Bumerán

boomerang

De niña, la primera vez que fui al circo quedé maravillada, boquiabierta, al ver los espectáculos simultáneos que se presentaban en las tres pistas. En una había animales con un domador, y en otra unos saltimbanquis que volaban por los aires. Sin embargo, lo que más me interesó fue lo de la tercera pista. Una chica y un muchacho arrojaban unas armas de colores brillantes, que una vez que cruzaban la pista volvían a las manos del que las había arrojado. Cualquiera que fuera la dirección en que tiraban esos artefactos, describían una curva y retornaban rápidamente a los artistas, que los tomaban y volvían a arrojarlos.

Me quedé mirándolos atónita. ¿Qué fuerza misteriosa alteraba el curso de aquellos objetos y los hacía volver a su punto de partida? «Son bumeranes», oí decir a alguien a mi lado. Era la primera vez que escuchaba ese vocablo, y se me quedó grabado.

Huelga decir que desde entonces he oído esa palabra muchas veces, y también he visto cumplirse el efecto bumerán. La vida misma es un bumerán. Todo lo que hacemos vuelve a nosotros en algún momento, en algún lugar. La Palabra de Dios dice: «Todo lo que el hombre sembrare, eso también segará». Todas las palabras y acciones que lanzamos por ahí, algún día vuelven a su punto de origen.

Es extraña la trayectoria circular que describe un bumerán para finalmente regresar a la persona que lo arrojó. La ley de la compensación opera de la misma manera. Todo lo que el hombre echa a rodar por el mundo a la larga vuelve a él. Si reparte pan de bondad, la bondad vuelve a él; si despide maldiciones, maldiciones caerán sobre él. Tanto lo bueno como lo malo, en algún momento nos alcanza, muchas veces habiendo cobrado más ímpetu aún.

A veces sucede enseguida, como el caso de una señora a la que escuché en el supermercado hablando a su hijo en tono exasperado e impaciente. Cuando el niño le contestó de la misma manera, pensé: «El bumerán que tiró esa madre viró y volvió a ella».

En otros casos, puede llevar años. Conocí a una señora que me pidió que rezara por su hijo ya crecido que andaba por mal camino. «Antes todo era muy distinto —me dijo—. Cuando era pequeño no reparé en el efecto que tenía en él mi conducta. Lo que para mí era pura diversión estaba menoscabando sus valores. Luego, cuando terminó entre rejas, no pude menos que pensar que aquello era el reflejo difuso de mis propios actos». La vida de su hijo, al igual que el metal fundido, había ido a parar al molde y se había endurecido. El bumerán se le había tirado encima.

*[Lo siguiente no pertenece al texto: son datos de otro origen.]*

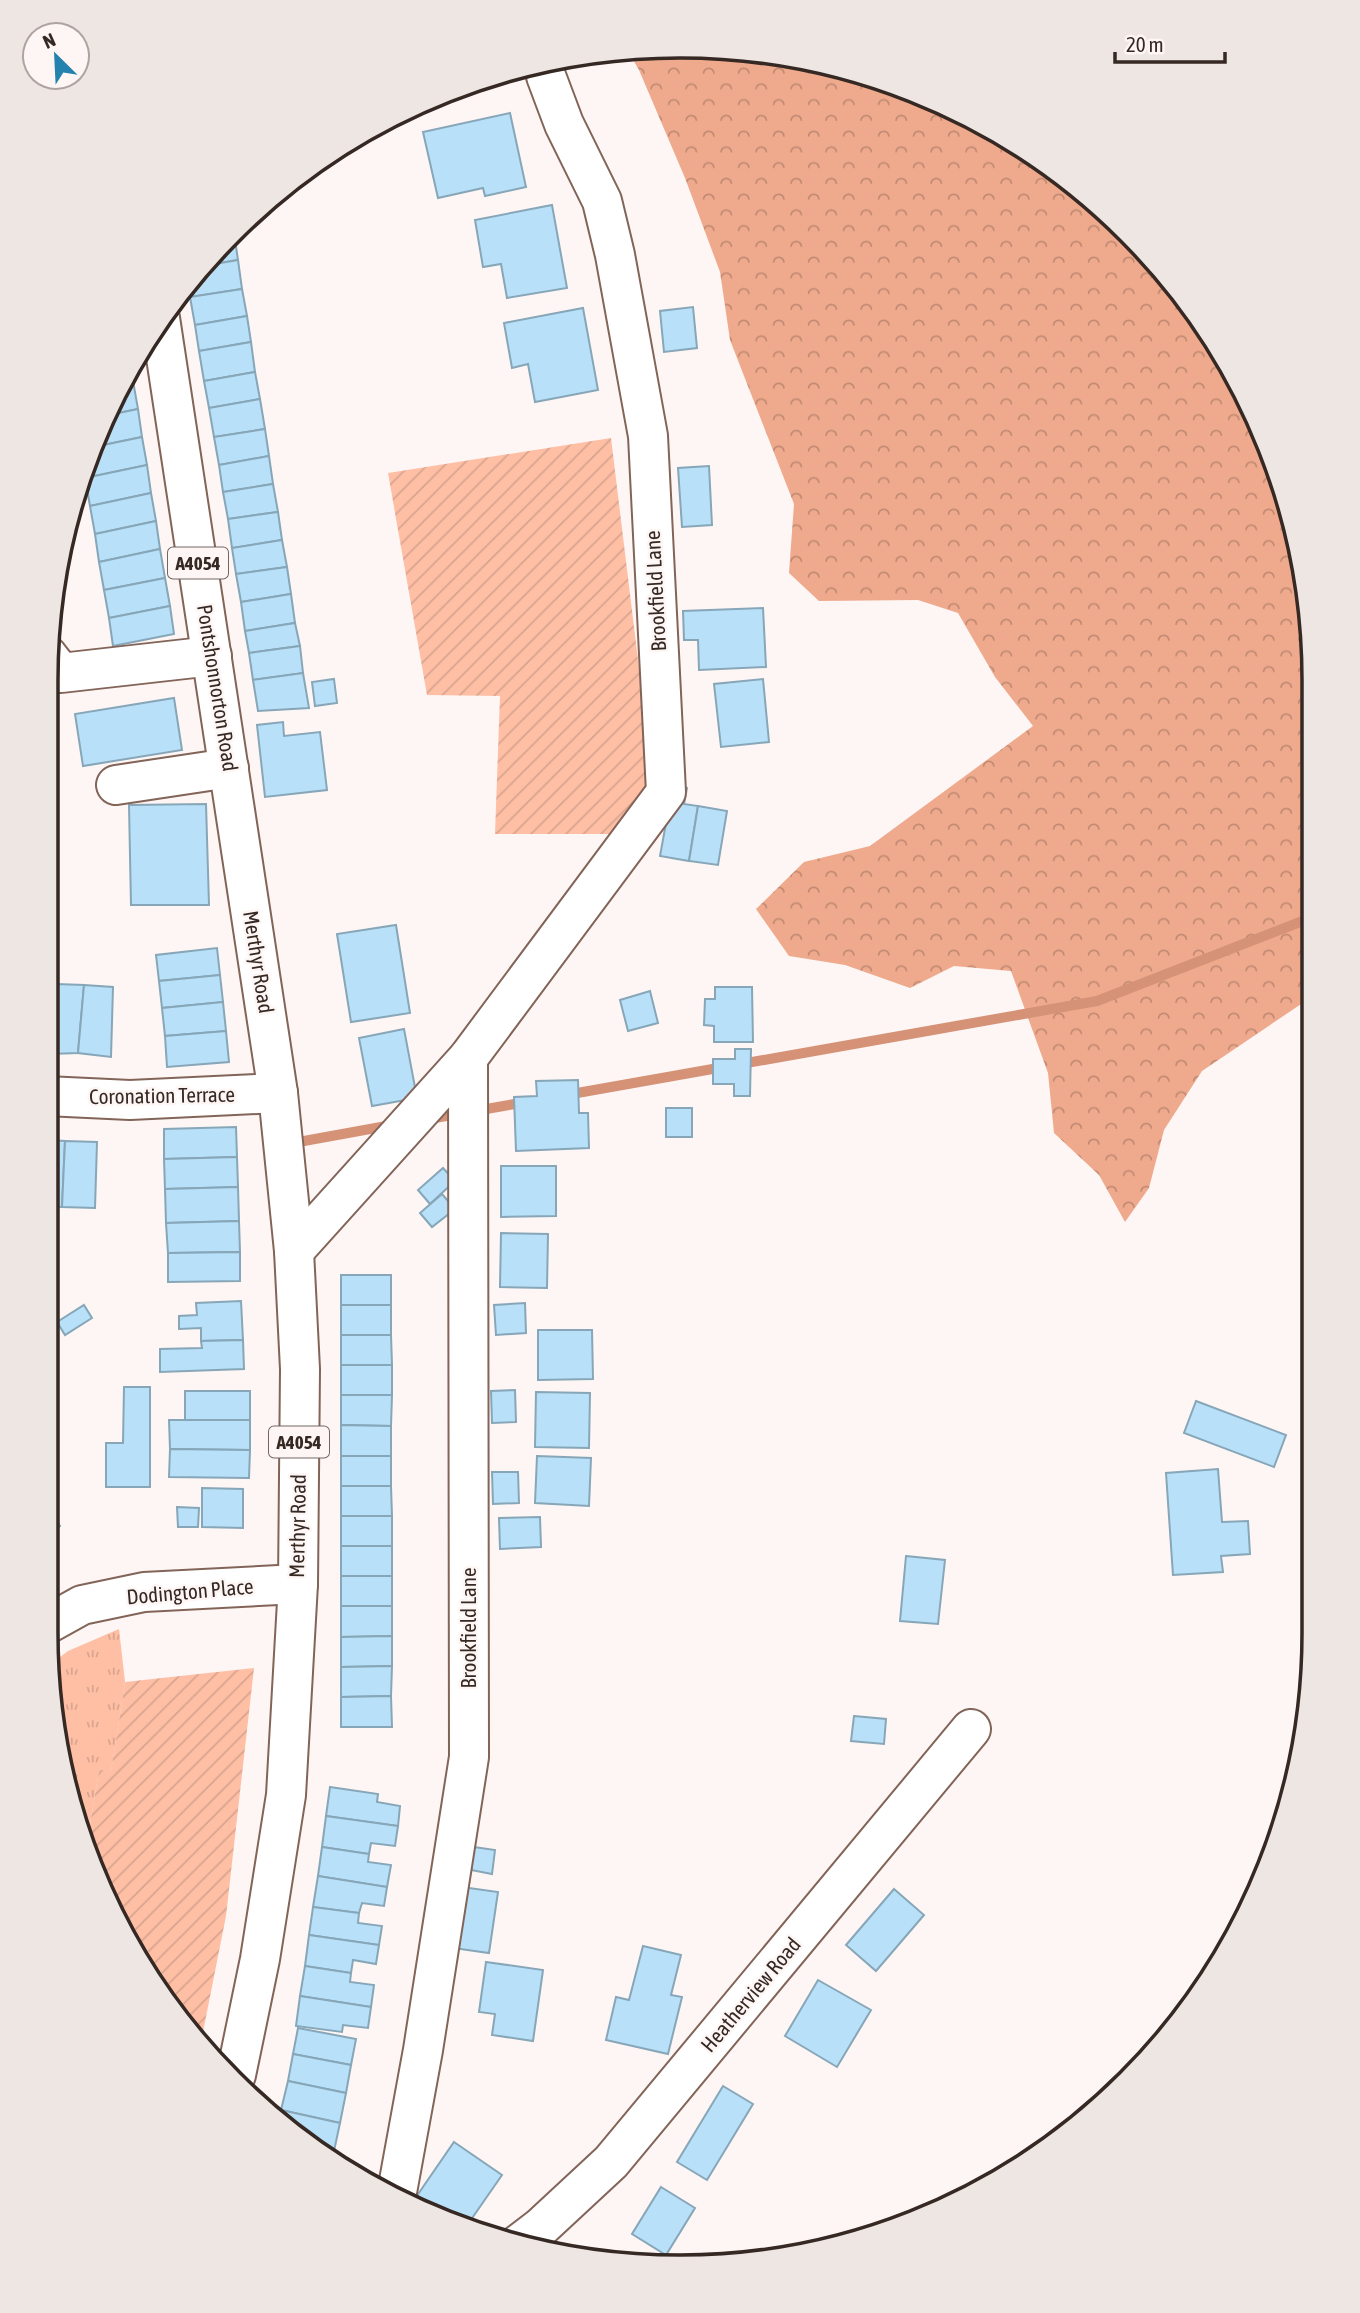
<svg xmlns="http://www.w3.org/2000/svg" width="1360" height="2313" font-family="'Asap Condensed',sans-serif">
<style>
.grass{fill:url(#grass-tufts)}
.forest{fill:url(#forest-crowns)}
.garden{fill:url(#garden-furrows)}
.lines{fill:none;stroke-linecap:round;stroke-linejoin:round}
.stream{stroke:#d59276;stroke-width:10}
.building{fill:#b8e1f9;stroke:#87a6b8;stroke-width:2}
.minor-casing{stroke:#826458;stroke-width:42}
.major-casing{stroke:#826458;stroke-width:42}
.minor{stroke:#fff;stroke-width:38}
.major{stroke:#fff;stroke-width:38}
.labels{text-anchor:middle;stroke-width:5;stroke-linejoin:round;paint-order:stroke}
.shield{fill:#fdf6f4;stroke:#726662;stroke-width:2}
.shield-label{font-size:19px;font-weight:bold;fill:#362924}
.street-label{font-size:21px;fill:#362924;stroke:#fdf6f4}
.rim{fill:none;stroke:#362924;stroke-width:3.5}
</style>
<defs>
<pattern id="grass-tufts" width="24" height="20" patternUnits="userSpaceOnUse" patternTransform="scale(1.75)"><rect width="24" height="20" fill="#febfa5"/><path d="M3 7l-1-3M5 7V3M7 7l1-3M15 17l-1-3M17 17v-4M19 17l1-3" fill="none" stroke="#daa48e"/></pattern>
<pattern id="forest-crowns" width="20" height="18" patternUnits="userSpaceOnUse" patternTransform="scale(1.75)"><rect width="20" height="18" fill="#efaa8d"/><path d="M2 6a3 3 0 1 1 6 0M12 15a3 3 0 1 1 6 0" fill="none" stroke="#c28a73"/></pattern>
<pattern id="garden-furrows" width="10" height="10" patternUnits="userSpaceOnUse" patternTransform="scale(1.75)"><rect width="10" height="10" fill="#febfa5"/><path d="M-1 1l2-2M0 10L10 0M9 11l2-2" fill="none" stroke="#daa48e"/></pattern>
</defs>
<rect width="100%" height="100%" fill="#fdf6f4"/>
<polygon class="grass" points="119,1629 125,1682 111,1772 99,1771 86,1849 79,1837 51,1664 68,1651"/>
<polygon class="forest" points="680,46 803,58 922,94 1032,152 1129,232 1229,362 1281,476 1313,638 1313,996 1202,1071 1164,1130 1149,1188 1125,1222 1099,1175 1054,1133 1048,1073 1011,971 954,966 910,988 845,965 789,956 756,909 804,862 870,846 1033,726 995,677 958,613 918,600 819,601 789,573 794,504 730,340 720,272 685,178 639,70 628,51"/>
<g class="garden">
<polygon points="611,438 653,783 624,834 495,834 500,696 427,695 388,473"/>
<polygon points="254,1668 226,1916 201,2042 176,2019 86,1849 99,1770 111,1771 125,1682"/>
</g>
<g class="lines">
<g class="stream">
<polyline points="566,1095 1097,1001 1313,917"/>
<polyline points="429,1119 526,1102"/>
<polyline points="304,1141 392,1125"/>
</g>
</g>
<g class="building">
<polygon points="510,113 526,187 485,196 483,188 438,198 423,132"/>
<polygon points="552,205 567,288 507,298 501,264 483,267 475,220"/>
<polygon points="230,233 234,233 238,260 203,266"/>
<polygon points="238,260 242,289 190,297 188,284 203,266"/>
<polygon points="242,289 247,316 195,325 190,297"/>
<polygon points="693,307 697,348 664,352 660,311"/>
<polygon points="583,308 598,390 535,402 528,364 512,368 504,323"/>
<polygon points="247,316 251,342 199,351 195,325"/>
<polygon points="251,342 255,372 204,381 199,351"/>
<polygon points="255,372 260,399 209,408 204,381"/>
<polygon points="133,381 138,409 109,415 125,382"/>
<polygon points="260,399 265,429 214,437 209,408"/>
<polygon points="138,409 142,437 94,447 109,415"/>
<polygon points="265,429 269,456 219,465 214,437"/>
<polygon points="142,437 147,465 85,478 83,467 94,447"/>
<polygon points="269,456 273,484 223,492 219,465"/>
<polygon points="147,465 151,493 90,506 85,478"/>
<polygon points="709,466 712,525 682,527 678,468"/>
<polygon points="273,484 278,512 228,519 223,492"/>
<polygon points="151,493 156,521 95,534 90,506"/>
<polygon points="278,512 282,540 232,548 228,519"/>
<polygon points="156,521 160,549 99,562 95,534"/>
<polygon points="282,540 287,567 236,574 232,548"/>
<polygon points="160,549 165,578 104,590 99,562"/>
<polygon points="287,567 291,594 241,602 236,574"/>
<polygon points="165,578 170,606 109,618 104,590"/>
<polygon points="291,594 295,623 245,631 241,602"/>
<polygon points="170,606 174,634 113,646 109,618"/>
<polygon points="763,608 766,667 699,670 698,640 684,640 683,611"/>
<polygon points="295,623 300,646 249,653 245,631"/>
<polygon points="300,646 303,673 253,680 249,653"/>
<polygon points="303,673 309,708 258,711 253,680"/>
<polygon points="334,679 337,703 315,706 312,682"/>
<polygon points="763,679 769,742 721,747 714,684"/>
<polygon points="174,698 182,750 83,766 75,714"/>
<polygon points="283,722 284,736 320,732 327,790 265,797 257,725"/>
<polygon points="673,785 687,788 684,804 698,806 689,861 660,856"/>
<polygon points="206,804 209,905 131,905 129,805"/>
<polygon points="698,806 727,811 718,865 689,861"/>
<polygon points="396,925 410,1013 351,1022 337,934"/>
<polygon points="217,948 220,975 159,981 156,955"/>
<polygon points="220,975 223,1002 162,1008 159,981"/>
<polygon points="46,983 56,984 50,1054 46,1054"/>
<polygon points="56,984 84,985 78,1053 50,1054"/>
<polygon points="84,985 113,987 111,1057 78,1053"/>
<polygon points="715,987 752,987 753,1042 714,1042 714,1026 704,1025 705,999 715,999"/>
<polygon points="650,991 658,1023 628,1031 620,1000"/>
<polygon points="223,1002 226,1031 165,1036 162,1008"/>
<polygon points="404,1029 417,1098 372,1106 359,1038"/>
<polygon points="226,1031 229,1062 167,1067 165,1036"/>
<polygon points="735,1049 751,1049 750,1096 734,1096 734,1084 713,1084 713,1059 735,1059"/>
<polygon points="578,1080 579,1113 588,1113 589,1148 516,1151 514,1097 537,1096 536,1081"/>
<rect x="666" y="1108" width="26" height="29"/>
<polygon points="236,1127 237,1157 164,1159 164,1129"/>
<polygon points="46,1140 65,1141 62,1207 46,1206"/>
<polygon points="65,1141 97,1142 95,1208 62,1207"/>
<polygon points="237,1157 238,1187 165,1189 164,1159"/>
<polygon points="501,1166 556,1166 556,1216 501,1217"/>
<polygon points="443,1168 455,1181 430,1204 418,1190"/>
<polygon points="238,1187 239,1221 166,1223 165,1189"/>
<polygon points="442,1194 455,1209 432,1227 420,1213"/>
<polygon points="239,1221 240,1252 168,1253 166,1223"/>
<polygon points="501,1233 548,1234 547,1288 500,1287"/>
<polygon points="240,1252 240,1281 168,1282 168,1253"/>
<rect x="341" y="1275" width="50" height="30"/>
<polygon points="241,1301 243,1340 201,1341 201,1328 179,1329 179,1316 197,1315 196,1303"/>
<polygon points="525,1303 526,1333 496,1335 494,1305"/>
<polygon points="84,1305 92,1318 65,1335 57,1322"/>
<rect x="341" y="1305" width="50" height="30"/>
<polygon points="52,1323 52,1347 46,1351 46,1327"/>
<polygon points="538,1330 592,1330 593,1379 538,1380"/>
<polygon points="341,1335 391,1335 392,1365 341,1365"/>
<polygon points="243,1340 244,1369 160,1372 160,1349 202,1348 201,1341"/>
<rect x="341" y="1365" width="51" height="30"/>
<polygon points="124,1387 150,1387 150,1487 106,1487 106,1443 123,1443"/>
<polygon points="515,1390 516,1422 492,1423 491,1391"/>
<rect x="185" y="1391" width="65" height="29"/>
<polygon points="536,1392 590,1393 589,1448 535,1447"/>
<polygon points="341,1395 392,1395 391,1426 341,1425"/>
<polygon points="1196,1401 1286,1435 1274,1467 1184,1433"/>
<polygon points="169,1420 250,1420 250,1450 170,1449"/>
<polygon points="341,1425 391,1426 391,1456 341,1456"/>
<polygon points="170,1449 250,1450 249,1478 169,1477"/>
<rect x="341" y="1456" width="50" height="30"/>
<polygon points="537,1456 591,1458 589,1506 535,1503"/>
<polygon points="1218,1469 1222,1522 1248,1521 1250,1554 1221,1556 1223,1572 1173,1575 1166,1473"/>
<polygon points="492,1472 518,1472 519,1503 493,1504"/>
<polygon points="341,1486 391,1486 392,1516 341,1516"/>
<polygon points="202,1488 243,1489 243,1528 202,1527"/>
<polygon points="46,1505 60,1526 46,1536"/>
<polygon points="177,1507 199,1508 198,1527 178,1527"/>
<rect x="341" y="1516" width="51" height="30"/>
<polygon points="540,1517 541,1547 500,1549 499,1518"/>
<rect x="341" y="1546" width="51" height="30"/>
<polygon points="906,1556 945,1560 938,1624 900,1621"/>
<rect x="341" y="1576" width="51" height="30"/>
<polygon points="341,1606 392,1606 392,1636 341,1637"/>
<polygon points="392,1636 392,1666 341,1667 341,1637"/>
<polygon points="392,1666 391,1696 341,1697 341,1667"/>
<polygon points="391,1696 392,1727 341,1727 341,1697"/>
<polygon points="854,1716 886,1719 884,1744 851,1741"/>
<polygon points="330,1787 378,1794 377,1802 400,1806 398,1826 326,1816"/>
<polygon points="326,1816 398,1826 395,1846 371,1843 369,1854 322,1847"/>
<polygon points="322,1847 369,1854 368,1862 391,1865 387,1887 318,1876"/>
<polygon points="474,1847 495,1850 492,1874 471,1870"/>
<polygon points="318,1876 387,1887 384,1906 362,1903 359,1913 313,1907"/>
<polygon points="462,1887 498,1892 489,1953 453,1948"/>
<polygon points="894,1889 924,1915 876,1971 846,1945"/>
<polygon points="313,1907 359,1913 358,1923 382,1926 379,1945 309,1935"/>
<polygon points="309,1935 379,1945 376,1964 353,1960 351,1973 305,1966"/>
<polygon points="643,1946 681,1955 671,1995 682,1997 668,2054 606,2040 616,1997 629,2000"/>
<polygon points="486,1962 543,1970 533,2041 492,2035 495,2014 479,2012"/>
<polygon points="305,1966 351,1973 350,1982 374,1985 371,2007 300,1996"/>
<polygon points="818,1980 871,2010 837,2067 785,2036"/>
<polygon points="300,1996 371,2007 368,2028 343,2025 342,2032 296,2026"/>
<polygon points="298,2028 356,2039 351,2065 293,2054"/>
<polygon points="293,2054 351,2065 346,2093 288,2081"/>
<polygon points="288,2081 346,2093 340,2123 281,2110"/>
<polygon points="723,2086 753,2104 707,2180 677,2162"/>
<polygon points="281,2110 340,2123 334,2151 312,2146 280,2116"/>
<polygon points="454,2142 502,2175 468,2224 414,2200"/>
<polygon points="312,2146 334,2151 332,2162 327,2160"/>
<polygon points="661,2187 695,2208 666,2255 632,2234"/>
</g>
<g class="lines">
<defs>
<g id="minor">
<polyline points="47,655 61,673 212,656"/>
<polyline points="116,785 229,768"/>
<polyline points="46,1096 130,1100 278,1093"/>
<polyline points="294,1251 468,1058 666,792 648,436 615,255 602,201 564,124 546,76"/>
<polyline points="46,1625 82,1605 144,1592 298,1584"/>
<polyline points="397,2192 423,2050 469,1757 468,1058"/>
<polyline points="516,2246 541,2227 611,2162 971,1729"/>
</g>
<polyline id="major" points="160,318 278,1093 294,1251 300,1369 298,1584 286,1795 260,1959 236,2075"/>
</defs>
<use href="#minor" class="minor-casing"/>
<use href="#major" class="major-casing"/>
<use href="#minor" class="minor"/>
<use href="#major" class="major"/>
</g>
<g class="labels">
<g class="shield">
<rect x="168" y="547.5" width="60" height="31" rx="5"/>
<rect x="269" y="1426.5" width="60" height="31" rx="5"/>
</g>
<g class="shield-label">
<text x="198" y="570">A4054</text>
<text x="299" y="1449">A4054</text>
</g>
<g class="street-label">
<text transform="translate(656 591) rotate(-93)" y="7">Brookfield Lane</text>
<text transform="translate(217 688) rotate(81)" y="7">Pontshonnorton Road</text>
<text transform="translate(258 962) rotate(81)" y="7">Merthyr Road</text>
<text transform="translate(162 1096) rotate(-1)" y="7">Coronation Terrace</text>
<text transform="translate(298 1526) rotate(-89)" y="7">Merthyr Road</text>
<text transform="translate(190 1592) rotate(-5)" y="7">Dodington Place</text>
<text transform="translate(469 1628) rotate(-90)" y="7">Brookfield Lane</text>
<text transform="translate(751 1995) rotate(-50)" y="7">Heatherview Road</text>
</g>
</g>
<path d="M0 0H1360V2313H0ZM680 58H680A622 622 0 0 1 1302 680V1633A622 622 0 0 1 680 2255H680A622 622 0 0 1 58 1633V680A622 622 0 0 1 680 58Z" fill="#ede6e3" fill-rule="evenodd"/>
<path class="rim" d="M680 58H680A622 622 0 0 1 1302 680V1633A622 622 0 0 1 680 2255H680A622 622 0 0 1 58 1633V680A622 622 0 0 1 680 58Z"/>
<g transform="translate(56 56) rotate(336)"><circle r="33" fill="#fdf6f4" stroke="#ada4a1" stroke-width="2"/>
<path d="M0-5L12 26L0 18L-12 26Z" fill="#2383ae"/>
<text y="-10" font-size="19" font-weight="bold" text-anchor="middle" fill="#362924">N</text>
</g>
<path d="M1115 52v10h110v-10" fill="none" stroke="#362924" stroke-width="3.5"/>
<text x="1126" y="52" font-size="21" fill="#362924" stroke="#fdf6f4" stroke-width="5" paint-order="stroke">20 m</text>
</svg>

Cierta mañana visité a dos mujeres en el mismo hospital. La habitación de la primera estaba llena de flores, de tarjetas y de cantidad de lindos regalitos de amigos y conocidos. A la paciente le habían llovido esas atenciones y prendas de bondad y empatía. Era un reflejo de su propia vida, pues a lo largo de los años había sembrado amor y consideración en la vida de los demás. En aquel momento en que se hallaba postrada en el hospital, todo aquello le estaba volviendo.

En otra habitación del mismo pasillo yacía la otra mujer, sola. En su rostro tenía dibujadas las líneas de la amargura, el resentimiento y la suspicacia. El egoísmo había arruinado su vida. Ahí estaba, igual de inmersa en sí misma, igual de recelosa y criticona que siempre, mirando la pared, una pared tan dura, fría y desnuda como los muros que había construido en derredor de sí toda su vida. Terminó sola frente a la muerte.

¡Qué ambiente tan diferente se percibía en una habitación y en la otra! El bumerán había vuelto a aquellas dos mujeres, pero de formas muy distintas.

«Dad, y se os dará; medida buena, apretada, remecida y rebosando darán en vuestro regazo; porque con la misma medida con que medís, os volverán a medir». Todo el que se conduzca desinteresadamente, preocupándose de los demás y ayudándolos a llevar sus cargas, aliviando su dolor y contribuyendo a satisfacer sus necesidades, sin duda verá algún día que ese bumerán le vuelve trayendo bendiciones.

Virginia Brandt Berg (1886-1968) fue una famosa pastora y predicadora.